# Brahms violin concerto



## Op.123 (Mar 25, 2013)

Just a quick question that was bothering me. 

Now I can hear many themes in the Brahms violin concerto but what is the main theme?


----------



## Mahlerian (Nov 27, 2012)

Burroughs said:


> Just a quick question that was bothering me.
> 
> Now I can hear many themes in the Brahms violin concerto but what is the main theme?


In which movement? Each one has its own main themes.


----------



## Manxfeeder (Oct 19, 2010)

I'm including this clip because it's the first one I saw on YouTube.

The first theme is stated fully by the violin at 4:45. The second theme starts at 6:29. There is a third theme at 7:24.


----------



## Andreas (Apr 27, 2012)

Manxfeeder said:


> The first theme is stated fully by the violin at 4:45. The second theme starts at 6:29. There is a third theme at 7:24.


2:34 is a variation of the theme stated in 7:24, isn't it? And 6:29 sounds like a treatment of the first theme to me.


----------



## Op.123 (Mar 25, 2013)

Mahlerian said:


> In which movement? Each one has its own main themes.


The first movement


----------



## Manxfeeder (Oct 19, 2010)

Andreas said:


> 2:34 is a variation of the theme stated in 7:24, isn't it? And 6:29 sounds like a treatment of the first theme to me.

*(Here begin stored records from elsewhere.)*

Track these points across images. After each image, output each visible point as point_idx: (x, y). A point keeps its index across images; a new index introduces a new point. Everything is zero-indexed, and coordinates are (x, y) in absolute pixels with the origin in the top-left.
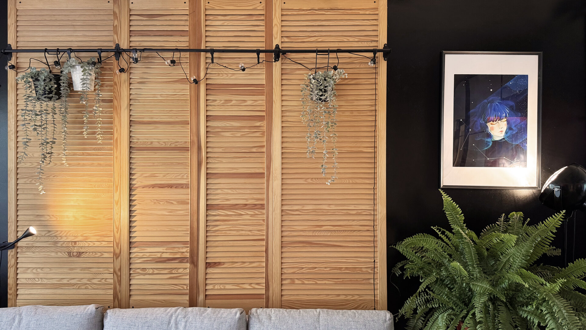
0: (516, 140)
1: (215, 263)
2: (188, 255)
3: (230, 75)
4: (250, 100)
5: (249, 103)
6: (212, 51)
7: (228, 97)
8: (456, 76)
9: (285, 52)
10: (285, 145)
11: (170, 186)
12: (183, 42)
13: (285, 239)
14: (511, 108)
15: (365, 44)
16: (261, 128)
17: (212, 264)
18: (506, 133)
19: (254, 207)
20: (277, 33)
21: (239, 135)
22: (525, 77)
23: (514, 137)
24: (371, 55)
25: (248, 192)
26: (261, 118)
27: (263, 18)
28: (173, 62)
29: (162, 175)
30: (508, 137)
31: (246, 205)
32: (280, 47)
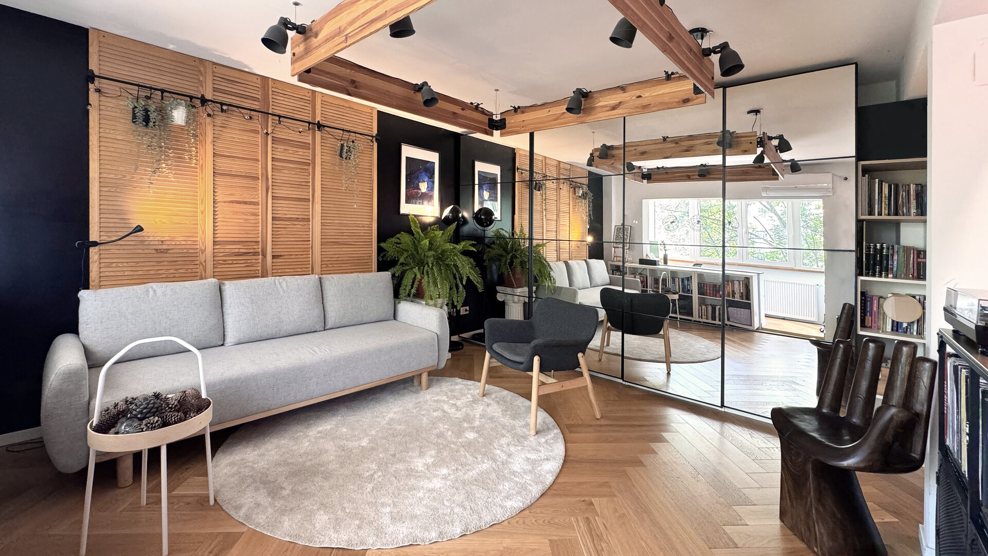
0: (430, 193)
1: (278, 256)
2: (260, 250)
3: (291, 134)
4: (301, 151)
5: (300, 153)
6: (280, 117)
7: (286, 148)
8: (407, 158)
9: (323, 126)
10: (323, 183)
11: (245, 203)
12: (256, 105)
13: (323, 240)
14: (428, 177)
15: (367, 132)
16: (309, 170)
18: (426, 189)
19: (303, 220)
20: (319, 114)
21: (293, 173)
22: (434, 163)
23: (429, 191)
25: (298, 210)
26: (308, 164)
27: (310, 102)
28: (251, 118)
29: (239, 195)
30: (427, 191)
31: (298, 218)
32: (321, 123)
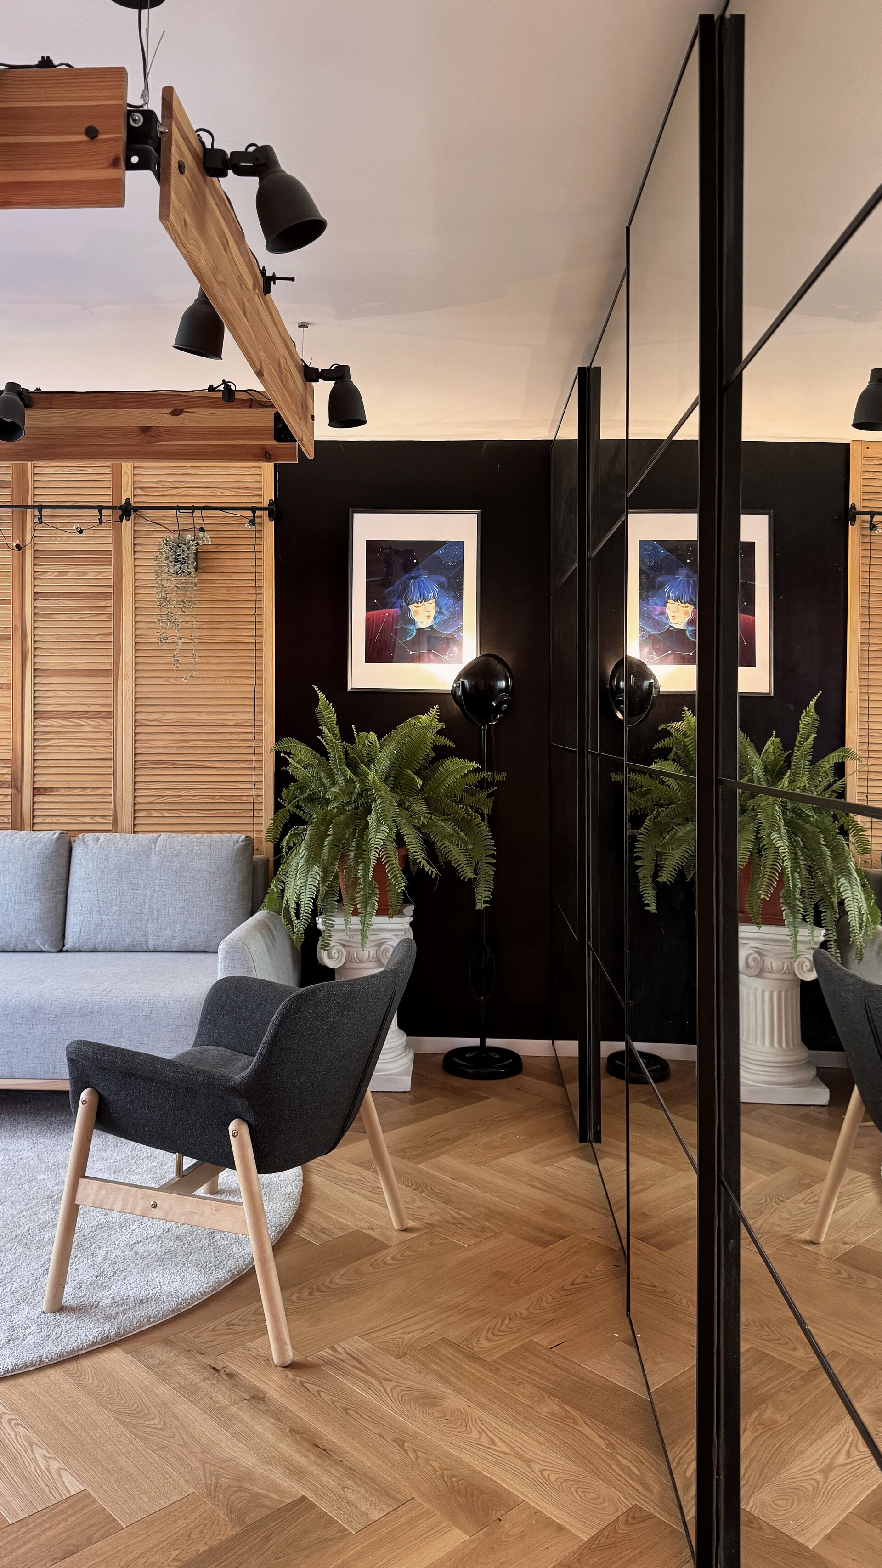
0: (447, 628)
1: (46, 789)
2: (9, 778)
3: (65, 539)
4: (91, 571)
5: (90, 576)
6: (41, 508)
7: (62, 569)
8: (369, 543)
9: (136, 509)
10: (139, 632)
13: (138, 758)
14: (441, 585)
15: (245, 499)
16: (108, 609)
17: (42, 790)
18: (435, 618)
19: (98, 715)
20: (128, 483)
21: (77, 618)
22: (460, 544)
23: (445, 624)
24: (249, 513)
25: (90, 694)
26: (106, 596)
30: (437, 624)
31: (86, 712)
32: (132, 502)
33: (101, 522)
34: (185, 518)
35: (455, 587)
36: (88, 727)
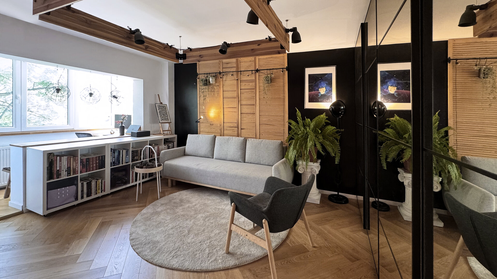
2: (236, 126)
3: (246, 77)
6: (241, 71)
7: (246, 84)
8: (309, 75)
9: (259, 70)
10: (260, 96)
11: (232, 108)
12: (234, 69)
14: (327, 84)
17: (242, 129)
18: (325, 92)
19: (253, 114)
20: (257, 65)
22: (331, 74)
23: (328, 93)
24: (282, 70)
27: (254, 61)
28: (232, 75)
29: (230, 105)
30: (326, 93)
31: (250, 113)
33: (252, 74)
34: (269, 71)
35: (330, 84)
36: (251, 116)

You do hear all the basic subject matter of the first movement in the opening orchestral part. I think you start counting actual themes when the violin comes in. 6:29 is the same shape as the first theme, but it is different.


----------



## Op.123 (Mar 25, 2013)

Manxfeeder said:


> I'm including this clip because it's the first one I saw on YouTube.
> 
> The first theme is stated fully by the violin at 4:45. The second theme starts at 6:29. There is a third theme at 7:24.


Thank you.


----------



## GGluek (Dec 11, 2011)

The first half dozen measures.


----------